【临床病史】：74岁女性，头痛。74-year-old female with history of headache.
【影像改变】：There is an extra-axial, dural based mass predominantly in the high left posterior parietal region which is relatively isointense signal on TI (yellow arrow in Figure 1) and T2 (yellow arrow in Figure 2) sequences. 图示左侧后顶部的以脑膜为基底的脑外肿块，在T1和T2序列上呈相对的等信号。
The lesion demonstrates homogeneous contrast enhacement on post contrast sequences, (yellow arrow in Figure 3). Extension along the interhemispheric fissure (yellow arrow in Figure 4), encasement of the superior sagittal sinus (red arrow inFigure 4) and extension across midline to the right (blue arrow in Figure 4) is demonstrated.

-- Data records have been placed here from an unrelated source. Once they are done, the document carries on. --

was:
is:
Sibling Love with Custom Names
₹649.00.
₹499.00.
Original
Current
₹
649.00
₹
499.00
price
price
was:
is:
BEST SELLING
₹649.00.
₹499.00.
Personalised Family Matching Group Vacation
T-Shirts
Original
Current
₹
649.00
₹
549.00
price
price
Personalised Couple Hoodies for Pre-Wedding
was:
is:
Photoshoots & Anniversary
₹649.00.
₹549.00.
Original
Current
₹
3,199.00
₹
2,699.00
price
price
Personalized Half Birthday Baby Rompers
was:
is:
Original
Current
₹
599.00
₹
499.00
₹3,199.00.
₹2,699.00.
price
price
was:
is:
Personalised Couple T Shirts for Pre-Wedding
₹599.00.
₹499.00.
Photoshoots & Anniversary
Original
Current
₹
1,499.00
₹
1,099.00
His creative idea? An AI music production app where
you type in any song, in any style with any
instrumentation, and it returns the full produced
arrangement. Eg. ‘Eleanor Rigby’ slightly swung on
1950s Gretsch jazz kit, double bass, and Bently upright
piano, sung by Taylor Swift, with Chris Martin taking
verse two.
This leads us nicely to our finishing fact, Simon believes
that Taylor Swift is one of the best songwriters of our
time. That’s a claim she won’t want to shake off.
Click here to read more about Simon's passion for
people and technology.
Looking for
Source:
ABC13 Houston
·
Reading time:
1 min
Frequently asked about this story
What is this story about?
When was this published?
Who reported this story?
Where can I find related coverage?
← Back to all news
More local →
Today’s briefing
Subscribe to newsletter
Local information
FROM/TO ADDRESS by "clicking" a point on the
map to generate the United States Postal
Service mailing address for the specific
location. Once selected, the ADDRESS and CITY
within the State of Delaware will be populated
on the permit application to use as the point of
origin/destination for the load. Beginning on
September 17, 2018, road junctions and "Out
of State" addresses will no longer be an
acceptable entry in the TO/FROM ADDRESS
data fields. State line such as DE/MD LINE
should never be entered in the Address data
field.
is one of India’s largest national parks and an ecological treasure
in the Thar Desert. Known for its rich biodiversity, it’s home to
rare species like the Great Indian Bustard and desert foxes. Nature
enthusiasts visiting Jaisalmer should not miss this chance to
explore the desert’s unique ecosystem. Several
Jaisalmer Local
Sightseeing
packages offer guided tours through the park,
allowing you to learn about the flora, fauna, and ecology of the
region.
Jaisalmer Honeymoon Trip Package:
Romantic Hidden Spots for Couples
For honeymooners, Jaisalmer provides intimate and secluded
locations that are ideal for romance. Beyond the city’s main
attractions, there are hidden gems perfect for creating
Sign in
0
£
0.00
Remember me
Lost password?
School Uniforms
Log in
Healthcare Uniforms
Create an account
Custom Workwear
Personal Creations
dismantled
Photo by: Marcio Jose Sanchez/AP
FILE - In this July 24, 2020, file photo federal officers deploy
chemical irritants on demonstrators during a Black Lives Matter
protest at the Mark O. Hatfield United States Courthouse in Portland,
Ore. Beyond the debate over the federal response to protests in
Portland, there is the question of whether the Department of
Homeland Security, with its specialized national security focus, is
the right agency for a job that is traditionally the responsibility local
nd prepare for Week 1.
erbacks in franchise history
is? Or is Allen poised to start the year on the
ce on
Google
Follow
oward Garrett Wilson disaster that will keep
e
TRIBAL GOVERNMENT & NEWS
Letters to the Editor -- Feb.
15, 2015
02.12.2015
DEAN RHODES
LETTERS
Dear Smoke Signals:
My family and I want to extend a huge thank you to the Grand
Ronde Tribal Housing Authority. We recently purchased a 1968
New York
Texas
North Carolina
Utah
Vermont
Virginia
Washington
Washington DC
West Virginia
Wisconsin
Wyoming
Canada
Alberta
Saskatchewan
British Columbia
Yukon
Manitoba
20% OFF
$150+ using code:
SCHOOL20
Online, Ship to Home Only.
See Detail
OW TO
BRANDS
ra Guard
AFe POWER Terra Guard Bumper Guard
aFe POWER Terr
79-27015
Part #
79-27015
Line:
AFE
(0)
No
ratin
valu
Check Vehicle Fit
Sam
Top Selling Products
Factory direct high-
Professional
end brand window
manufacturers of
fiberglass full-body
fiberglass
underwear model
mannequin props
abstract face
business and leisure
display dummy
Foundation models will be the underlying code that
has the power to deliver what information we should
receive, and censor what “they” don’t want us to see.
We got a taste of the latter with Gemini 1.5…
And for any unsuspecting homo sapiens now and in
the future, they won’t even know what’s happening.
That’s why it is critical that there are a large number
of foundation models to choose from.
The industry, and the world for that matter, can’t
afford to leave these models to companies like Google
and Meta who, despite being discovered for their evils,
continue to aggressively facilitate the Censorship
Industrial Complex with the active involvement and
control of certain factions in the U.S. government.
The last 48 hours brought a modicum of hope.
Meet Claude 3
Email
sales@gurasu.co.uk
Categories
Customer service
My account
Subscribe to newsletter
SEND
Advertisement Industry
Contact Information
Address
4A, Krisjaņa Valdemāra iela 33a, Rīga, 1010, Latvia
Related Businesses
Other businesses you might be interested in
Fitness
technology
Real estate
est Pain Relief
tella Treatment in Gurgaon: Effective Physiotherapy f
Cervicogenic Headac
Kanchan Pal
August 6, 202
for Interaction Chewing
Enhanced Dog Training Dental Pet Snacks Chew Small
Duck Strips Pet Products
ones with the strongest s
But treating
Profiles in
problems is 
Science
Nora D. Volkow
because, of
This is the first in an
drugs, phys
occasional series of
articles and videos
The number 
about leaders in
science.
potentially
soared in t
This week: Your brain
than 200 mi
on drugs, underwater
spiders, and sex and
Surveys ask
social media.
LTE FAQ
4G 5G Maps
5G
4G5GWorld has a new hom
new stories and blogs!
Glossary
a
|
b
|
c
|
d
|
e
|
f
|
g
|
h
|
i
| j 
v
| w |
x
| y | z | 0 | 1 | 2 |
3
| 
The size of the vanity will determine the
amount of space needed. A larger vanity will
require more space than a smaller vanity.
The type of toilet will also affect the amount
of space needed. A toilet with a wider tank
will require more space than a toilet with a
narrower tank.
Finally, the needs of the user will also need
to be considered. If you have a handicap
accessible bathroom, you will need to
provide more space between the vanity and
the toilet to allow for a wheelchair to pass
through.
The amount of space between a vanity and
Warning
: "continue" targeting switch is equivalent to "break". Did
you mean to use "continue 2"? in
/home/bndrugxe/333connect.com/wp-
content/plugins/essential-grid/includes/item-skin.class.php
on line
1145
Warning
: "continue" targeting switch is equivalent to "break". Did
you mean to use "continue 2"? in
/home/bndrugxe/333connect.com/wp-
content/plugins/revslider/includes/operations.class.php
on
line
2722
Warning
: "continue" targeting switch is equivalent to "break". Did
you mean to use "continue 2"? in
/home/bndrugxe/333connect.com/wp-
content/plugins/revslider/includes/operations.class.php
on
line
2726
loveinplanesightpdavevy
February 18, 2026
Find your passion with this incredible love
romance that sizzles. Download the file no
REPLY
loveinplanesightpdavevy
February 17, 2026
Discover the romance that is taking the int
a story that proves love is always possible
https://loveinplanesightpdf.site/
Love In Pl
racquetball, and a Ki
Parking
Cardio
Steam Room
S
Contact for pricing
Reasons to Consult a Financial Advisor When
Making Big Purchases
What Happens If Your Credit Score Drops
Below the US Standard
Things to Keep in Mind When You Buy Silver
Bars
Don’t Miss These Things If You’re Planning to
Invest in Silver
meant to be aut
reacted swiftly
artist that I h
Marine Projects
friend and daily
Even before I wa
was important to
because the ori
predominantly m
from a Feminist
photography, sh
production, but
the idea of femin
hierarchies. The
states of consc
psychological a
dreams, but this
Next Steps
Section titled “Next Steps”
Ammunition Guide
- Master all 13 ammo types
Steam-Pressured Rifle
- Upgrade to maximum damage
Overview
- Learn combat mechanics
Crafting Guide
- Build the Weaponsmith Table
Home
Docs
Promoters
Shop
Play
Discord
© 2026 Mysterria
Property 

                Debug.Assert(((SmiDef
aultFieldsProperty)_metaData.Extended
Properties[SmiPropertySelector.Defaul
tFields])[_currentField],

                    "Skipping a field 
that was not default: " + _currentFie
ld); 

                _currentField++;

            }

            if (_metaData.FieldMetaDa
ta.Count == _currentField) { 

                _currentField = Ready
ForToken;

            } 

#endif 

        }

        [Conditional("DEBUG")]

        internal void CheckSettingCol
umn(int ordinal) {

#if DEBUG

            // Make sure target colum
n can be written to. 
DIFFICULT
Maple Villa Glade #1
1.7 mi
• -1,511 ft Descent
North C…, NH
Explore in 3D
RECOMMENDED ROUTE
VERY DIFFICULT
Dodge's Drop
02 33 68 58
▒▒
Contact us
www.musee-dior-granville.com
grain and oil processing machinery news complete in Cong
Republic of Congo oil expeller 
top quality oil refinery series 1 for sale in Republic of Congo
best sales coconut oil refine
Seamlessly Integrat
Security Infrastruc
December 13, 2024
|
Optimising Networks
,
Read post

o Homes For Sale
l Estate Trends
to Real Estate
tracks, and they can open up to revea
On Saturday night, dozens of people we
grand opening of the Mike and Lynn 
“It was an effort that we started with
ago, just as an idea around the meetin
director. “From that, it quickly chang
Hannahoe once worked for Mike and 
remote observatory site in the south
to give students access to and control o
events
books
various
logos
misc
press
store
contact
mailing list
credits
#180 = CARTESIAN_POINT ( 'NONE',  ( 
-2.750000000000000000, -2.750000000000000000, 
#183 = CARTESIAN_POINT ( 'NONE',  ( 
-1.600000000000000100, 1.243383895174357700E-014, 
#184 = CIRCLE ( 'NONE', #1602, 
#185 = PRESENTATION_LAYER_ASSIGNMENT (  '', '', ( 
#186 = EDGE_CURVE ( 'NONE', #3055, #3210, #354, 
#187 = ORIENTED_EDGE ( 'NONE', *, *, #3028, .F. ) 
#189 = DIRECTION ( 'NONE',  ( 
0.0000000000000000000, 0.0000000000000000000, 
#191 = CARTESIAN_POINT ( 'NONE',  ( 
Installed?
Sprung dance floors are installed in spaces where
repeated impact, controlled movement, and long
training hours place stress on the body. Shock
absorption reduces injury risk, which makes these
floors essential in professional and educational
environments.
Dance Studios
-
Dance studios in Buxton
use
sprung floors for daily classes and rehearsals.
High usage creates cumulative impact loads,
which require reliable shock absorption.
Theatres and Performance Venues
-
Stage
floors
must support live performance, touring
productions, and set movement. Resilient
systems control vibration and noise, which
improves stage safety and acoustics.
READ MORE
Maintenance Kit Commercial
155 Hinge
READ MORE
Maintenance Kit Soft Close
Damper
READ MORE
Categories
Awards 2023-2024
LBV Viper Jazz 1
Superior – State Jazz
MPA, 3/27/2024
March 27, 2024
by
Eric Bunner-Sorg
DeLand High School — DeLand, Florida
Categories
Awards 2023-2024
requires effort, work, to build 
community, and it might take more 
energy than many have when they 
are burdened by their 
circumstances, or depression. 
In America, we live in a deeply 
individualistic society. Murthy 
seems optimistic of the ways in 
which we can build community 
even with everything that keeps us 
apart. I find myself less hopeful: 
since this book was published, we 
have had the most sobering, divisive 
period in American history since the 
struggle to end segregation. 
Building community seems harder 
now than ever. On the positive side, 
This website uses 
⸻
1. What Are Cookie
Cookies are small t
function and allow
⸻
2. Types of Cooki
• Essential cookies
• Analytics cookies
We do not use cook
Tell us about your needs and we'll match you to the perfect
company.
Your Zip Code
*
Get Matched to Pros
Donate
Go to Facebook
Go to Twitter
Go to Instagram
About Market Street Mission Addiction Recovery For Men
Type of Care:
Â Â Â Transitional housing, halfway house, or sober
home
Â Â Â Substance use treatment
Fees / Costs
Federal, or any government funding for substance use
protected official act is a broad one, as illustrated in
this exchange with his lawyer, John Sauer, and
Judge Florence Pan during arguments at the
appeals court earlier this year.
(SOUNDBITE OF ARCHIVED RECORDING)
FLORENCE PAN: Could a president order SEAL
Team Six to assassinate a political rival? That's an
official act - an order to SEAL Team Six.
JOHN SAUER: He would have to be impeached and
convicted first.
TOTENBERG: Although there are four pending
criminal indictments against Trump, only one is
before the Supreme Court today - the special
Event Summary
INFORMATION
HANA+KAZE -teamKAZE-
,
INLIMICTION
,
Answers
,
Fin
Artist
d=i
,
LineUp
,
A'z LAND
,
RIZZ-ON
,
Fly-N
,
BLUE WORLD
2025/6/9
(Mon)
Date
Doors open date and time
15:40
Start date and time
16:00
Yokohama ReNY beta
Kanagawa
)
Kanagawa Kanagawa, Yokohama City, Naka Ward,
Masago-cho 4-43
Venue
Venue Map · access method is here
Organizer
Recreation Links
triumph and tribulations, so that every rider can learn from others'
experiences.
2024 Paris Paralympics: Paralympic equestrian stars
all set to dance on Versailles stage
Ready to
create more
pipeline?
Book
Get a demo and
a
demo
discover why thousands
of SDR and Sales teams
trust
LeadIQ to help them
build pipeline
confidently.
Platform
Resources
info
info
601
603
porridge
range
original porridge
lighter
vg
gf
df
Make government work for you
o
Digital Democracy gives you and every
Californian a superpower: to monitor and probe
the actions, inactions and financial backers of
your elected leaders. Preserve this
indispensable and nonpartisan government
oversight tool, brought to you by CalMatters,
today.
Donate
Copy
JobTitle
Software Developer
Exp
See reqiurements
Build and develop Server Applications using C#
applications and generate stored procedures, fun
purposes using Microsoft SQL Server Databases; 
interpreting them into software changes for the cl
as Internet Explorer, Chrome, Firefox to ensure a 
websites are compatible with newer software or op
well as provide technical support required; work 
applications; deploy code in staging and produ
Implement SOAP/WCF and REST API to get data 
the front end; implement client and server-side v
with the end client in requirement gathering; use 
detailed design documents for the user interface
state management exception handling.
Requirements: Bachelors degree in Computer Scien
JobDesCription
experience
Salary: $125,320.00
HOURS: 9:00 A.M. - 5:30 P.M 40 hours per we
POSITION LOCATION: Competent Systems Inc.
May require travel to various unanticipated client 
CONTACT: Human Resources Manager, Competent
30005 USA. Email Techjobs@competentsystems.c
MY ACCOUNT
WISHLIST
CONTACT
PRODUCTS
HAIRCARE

【影像诊断】：硬膜浆细胞瘤 Dural Plasmacytoma
【讨论】：Plasmacytomas of the dura are uncommon plasma cell tumors that may occur as a solitary neoplasm or, more commonly, in association with multiple myeloma. The latter is usually accompanied by multiple lytic lesions of the skull. In distinction, solitary craniocerebral plasmacytomas are relatively benign and potentially curable. Therefore, distinction between the two has important clinical consequences. The differential diagnosis for dural plasmacytoma includes metastasis, lymphoma, dural sarcoma, plasma cell granuloma and meningioma.
Dural plasmacytomas are often confused with meningiomas (the most common extra-axial neoplasm found in adults) as the two have similar features and imaging characteristics. Both occur more commonly in women during the 5th decade of life with a predilection for similar sites of involvement including the cerebral convexities, sphenoid ridge, falx, and tentorium. On MR both may appear nearly isointense to brain on T1W images and iso- to hyperintense on T2W images with marked contrast enhancement. A characteristic “dural tail” and intratumoral calcifications may be seen in both lesions. Other manifestations of intracranial plasmacytoma may include diffuse leptomeningeal disease and rarely, intracerebral lesions with vasogenic edema.
These patients may present with intracranial hypertension and/or focal neurological signs from the dural origin of the tumor. Clinically, individuals with solitary dural plasmacytomas can be distinguished from those with multiple myeloma by the absence of hypercalcemia, renal insufficiency, anemia, lytic osseoues lesions, bone marrow plasmacytosis, and elevated serum or urinary paraprotein. Following surgical decompression and/or local radiotherapy for a solitary dural plasmacytoma, the prognosis is fairly good. This is in contrast to patients with plasmacytoma and multiple myeloma who typically have a much poorer prognosis.